Structure-Based Discovery Targeting GSK-3α Reveals Potent Nanomolar Selective 4-Phenyl-1H-benzofuro[3,2-b]pyrazolo[4,3-e]pyridine Inhibitor with Promising Glioblastoma and CNS-Active Potential in Cellular Models

Abstract

Glycogen synthase kinase-3 (GSK-3) is linked with multiple CNS conditions, including glioblastoma (GBM). Compared to the GSK-3β isoform, structure-based inhibitor design targeting GSK-3α is limited. Virtual screening was employed to identify GSK-3α inhibitors with CNS-active potential. Using a GSK-3α homology model, an optimized protocol with three-dimensional (3D)-pharmacophore filtering and Glide-SP docking was used to screen the ZINC20 biogenic subset. From 14 compounds selected for binding assay validation, three novel hit compounds were identified, with 1 (4-phenyl-1H-benzofuro[3,2-b]pyrazolo[4,3-e]pyridine scaffold) exhibiting nanomolar activity against GSK-3α/β (IC₅₀s ∼ 0.26 μM). Selectivity profiling (12 homologous kinases) revealed selectivity for GSK-3α/β and protein kinase A (PKA).
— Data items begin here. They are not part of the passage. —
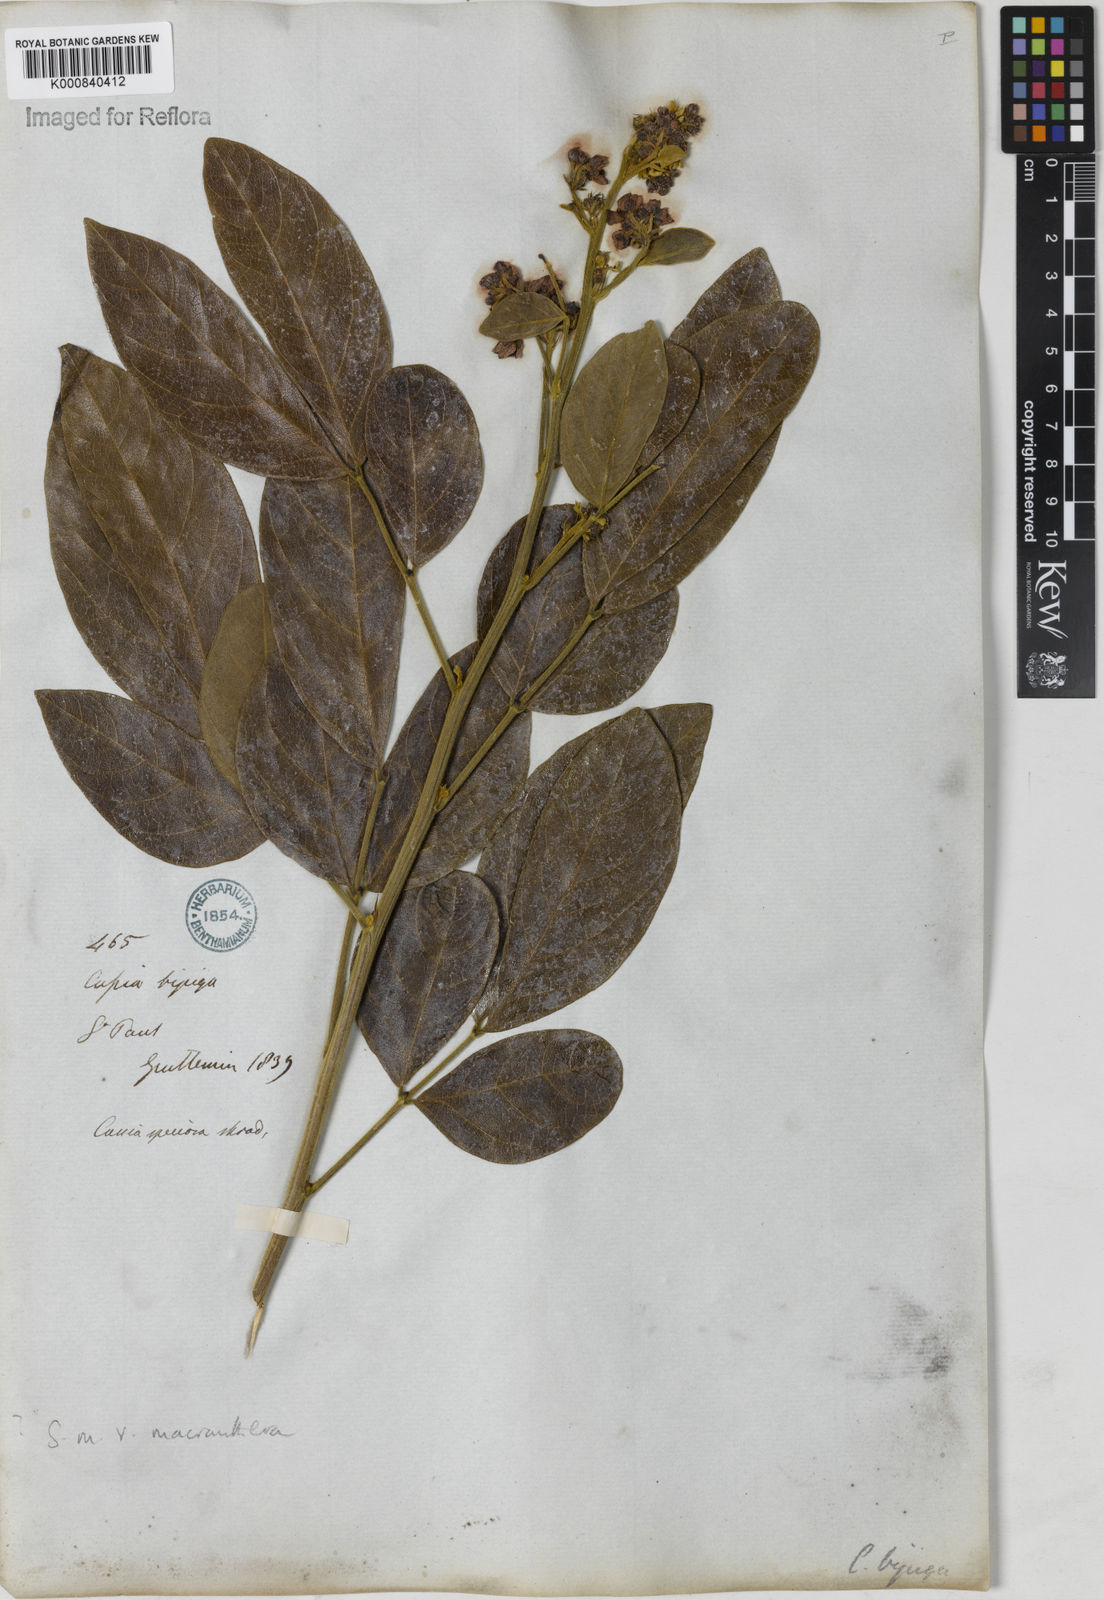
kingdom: Plantae
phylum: Tracheophyta
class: Magnoliopsida
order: Fabales
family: Fabaceae
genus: Senna
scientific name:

Compound 1 was more potent against three GBM cell lines (cell viability IC₅₀s = 3–6 μM at 72 h) compared to benchmark GSK-3 inhibitor, 4-benzyl-2-methyl-1,2,4-thiadiazolidine-3,5-dione (TDZD-8), and nontoxic to human astrocytes. It demonstrated CNS-active potential in an all-human in vitro blood–brain barrier GBM model, good in vitro metabolic stability, excellent predicted oral bioavailability and represents a promising lead compound for development.